The announcement arrives after months of pressure from progressives in Congress and after the top Democrat has been repeatedly grilled by reporters about his reluctance to support his party’s candidate.

“Zohran Mamdani has relentlessly focused on addressing the affordability crisis and explicitly committed to being a mayor for all New Yorkers, including those who do not support his candidacy,” Jeffries wrote in a statement to the New York Times.

“In that spirit, I support him and the entire citywide Democratic ticket in the general election.”

The Brooklyn representative’s delay has been particularly striking given that Mamdani, a democratic socialist, won the primary and Jeffries’s district decisively in June to defeat former governor Andrew Cuomo in what was considered a seismic upset.

Jeffries’s endorsement makes the Senate minority leader Chuck Schumer the sole major Democratic congressional leadership holdout.

The lack of earlier endorsements has not stopped the city’s magnetism for Mamdani, who maintains a commanding lead in polls for the 4 November general election, when he will face independent candidate Cuomo and Republican Curtis Sliwa.

Jeffries’s extended hesitation stands in contrast with typical party unity timelines. New York governor Kathy Hochul, assembly speaker Carl Heastie and senate majority leader Andrea Stewart-Cousins all have endorsed Mamdani, as have New York representatives Jerry Nadler, Adriano Espaillat and Yvette Clarke – each of whom backed other candidates in the primary. Representative Alexandria Ocasio-Cortez endorsed Mamdani before the primary, and has campaigned with him since.

The minority leader has spent months deflecting questions from reporters, repeatedly instructing the media to “stay tuned” while insisting he had not refused to endorse, just that he “refused to articulate” his position. This hair-splitting did little to disguise what appeared to be profound discomfort with the 34-year-old democratic socialist whose upset primary victory upended the Democratic establishment’s expectations.
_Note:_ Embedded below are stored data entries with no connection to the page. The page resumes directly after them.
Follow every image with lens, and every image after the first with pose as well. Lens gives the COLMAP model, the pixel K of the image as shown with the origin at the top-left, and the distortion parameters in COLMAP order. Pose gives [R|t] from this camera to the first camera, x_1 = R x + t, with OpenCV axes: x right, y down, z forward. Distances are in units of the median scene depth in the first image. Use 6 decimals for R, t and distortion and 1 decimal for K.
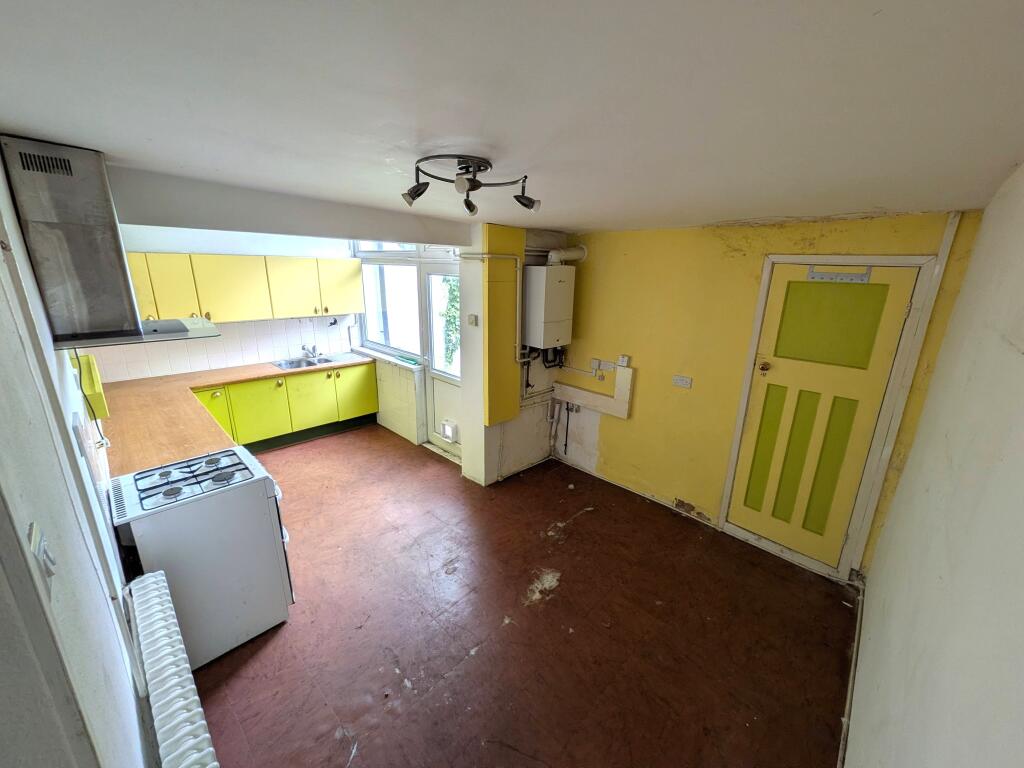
lens RADIAL K [[406.3, 0, 517.2], [0, 406.3, 382.4], [0, 0, 1]] dist [-0.001134, -0.000116]
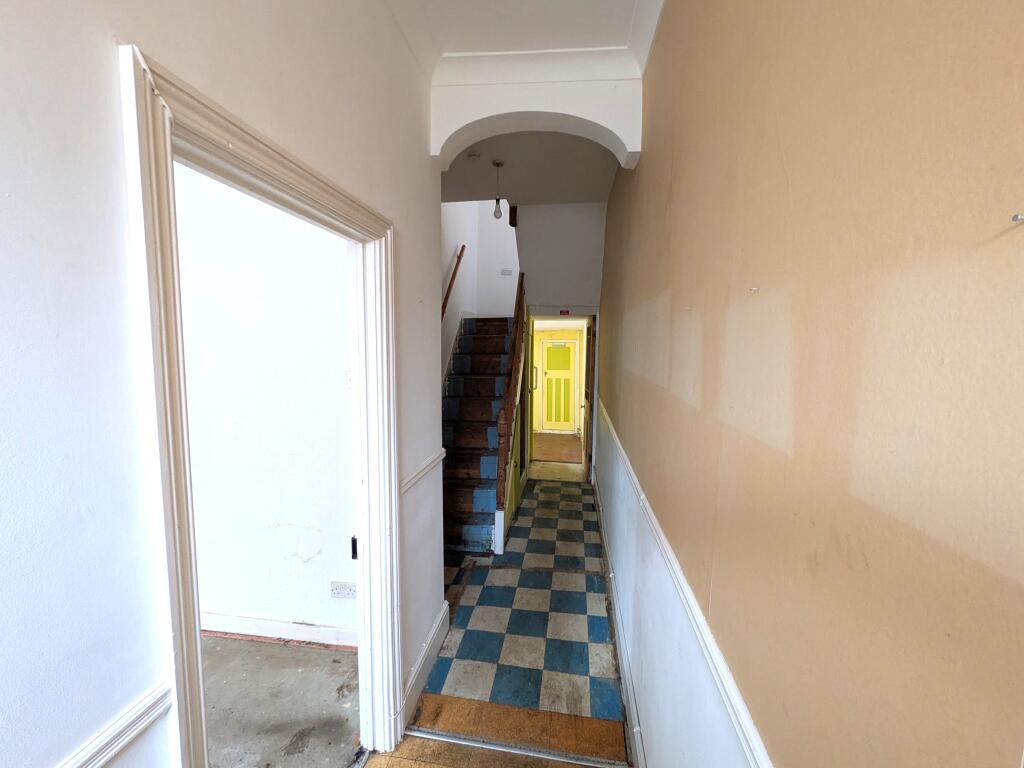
lens RADIAL K [[406.3, 0, 511.2], [0, 406.3, 381.8], [0, 0, 1]] dist [-0.001134, -0.000116]
pose [[0.820984, -0.067740, 0.566919, -1.431311], [0.172871, 0.975822, -0.133745, 0.409242], [-0.544152, 0.207806, 0.812844, -1.439557]]
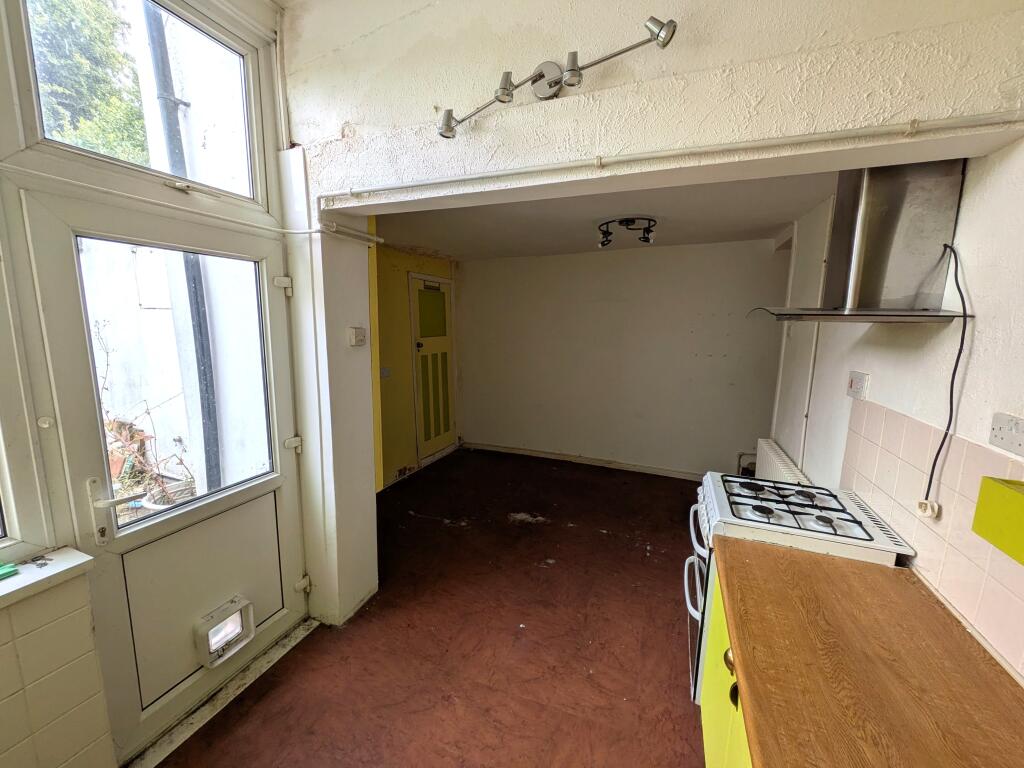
lens RADIAL K [[406.3, 0, 512.2], [0, 406.3, 383.9], [0, 0, 1]] dist [-0.001134, -0.000116]
pose [[-0.382194, -0.176348, 0.907099, -0.938596], [0.230750, 0.932313, 0.278473, -0.248595], [-0.894808, 0.315744, -0.315632, 1.222047]]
When pressed by CNBC in August about the continued questioning on his Mamdani stance, a visibly frustrated Jeffries shot back: “I’m trying to understand why you would spend a significant amount of time asking me about the Democratic nominee who’s not even the mayor.”

Jeffries, who raked in more than $1m from the pro-Israel lobby from 2023-2024, cited concerns about Mamdani’s past rhetoric on Israel and antisemitism, particularly the assembly member’s initial refusal to denounce the phrase “globalize the intifada”. Mamdani has also made the highly unlikely campaign promise to arrest Benjamin Netanyahu if he travels to New York.
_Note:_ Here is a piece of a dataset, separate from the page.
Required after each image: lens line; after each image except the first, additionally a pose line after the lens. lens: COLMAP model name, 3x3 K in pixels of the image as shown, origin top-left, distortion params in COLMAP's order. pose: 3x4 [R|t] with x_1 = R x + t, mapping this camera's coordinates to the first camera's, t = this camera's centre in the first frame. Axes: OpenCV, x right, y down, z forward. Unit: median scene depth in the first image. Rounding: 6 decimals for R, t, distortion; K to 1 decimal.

Related: January 6 US Capitol rioter arrested for alleged threat to kill Hakeem Jeffries

The House leader has also questioned how Mamdani would implement his progressive policies and combat gentrification in historically Black communities like those in Jeffries’s Brooklyn district. Some of the policies that Mamdani has advocated for include rent freezes, free city buses and municipal grocery stores, which have proven popular with the New York City electorate but not been endorsed by party leaders like Jeffries, despite Democratic voters’ increasing demand for more fight and a clear identity opposed to Trump’s agenda.

But the extended deliberation may also stem from political calculations: the leader is focused on recapturing the House majority in 2026, and some of his moderate battleground members view the progressive Mamdani as a potential liability.

The process that finally yielded Friday’s endorsement included two in-person meetings in Brooklyn, with civil rights leader Al Sharpton serving as a conduit between the two camps, anonymous sources tell Politico.

More recently, Jeffries appeared to soften his stance after Mamdani announced he would retain popular New York police department commissioner Jessica Tisch, a move the minority leader praised as “a positive step in the right direction”.